Apparently you can. Imagine a railway compartment..........filled with guys with laptops then you take out your Alienware 18 with GTX 780m SLI and play Crysis 3 on it. I think you get the idea. Don't try in an aeroplane............you may damage the food tray. ^.^


----------



## tkin (Feb 17, 2014)

seamon said:


> Apparently you can. *Imagine a railway compartment..........filled with guys with laptops* then you take out your Alienware 18 with GTX 780m SLI and play Crysis 3 on it. I think you get the idea. Don't try in an aeroplane............you may damage the food tray. ^.^


Not gonna happen in India, chances are some thug will hold a knife to your throat inside the train and take it away


----------



## seamon (Feb 17, 2014)

tkin said:


> Not gonna happen in India, chances are some thug will hold a knife to your throat inside the train and take it away



OK next scenario...........you are at your friend's house who has bought a new laptop with 2GB graphic card(Even Alienware 14/17 with GTX 765M will do) . You ask him.........can it run Crysis 3? You then install Crysis 3 in his laptop while at the same time running it at ultra in your Sager Np8265-S with GTX 780M. He will be like........nice game.........nice graphics. The scene will be more epic when there are more friends. After installation, you directly go to settings and change everything to ultra.
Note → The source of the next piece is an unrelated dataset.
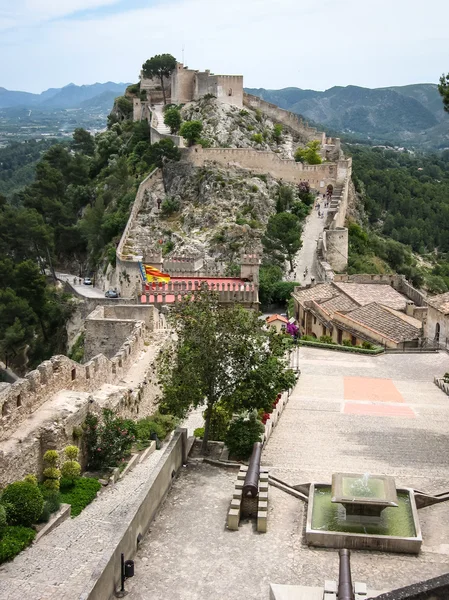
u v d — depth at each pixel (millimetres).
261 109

Then watch the desperation.


----------



## tkin (Feb 18, 2014)

seamon said:


> OK next scenario...........you are at your friend's house who has bought a new laptop with 2GB graphic card(Even Alienware 14/17 with GTX 765M will do) . You ask him.........can it run Crysis 3? You then install Crysis 3 in his laptop while at the same time running it at ultra in your Sager Np8265-S with GTX 780M. He will be like........nice game.........nice graphics. The scene will be more epic when there are more friends. After installation, you directly go to settings and change everything to ultra. Then watch the desperation.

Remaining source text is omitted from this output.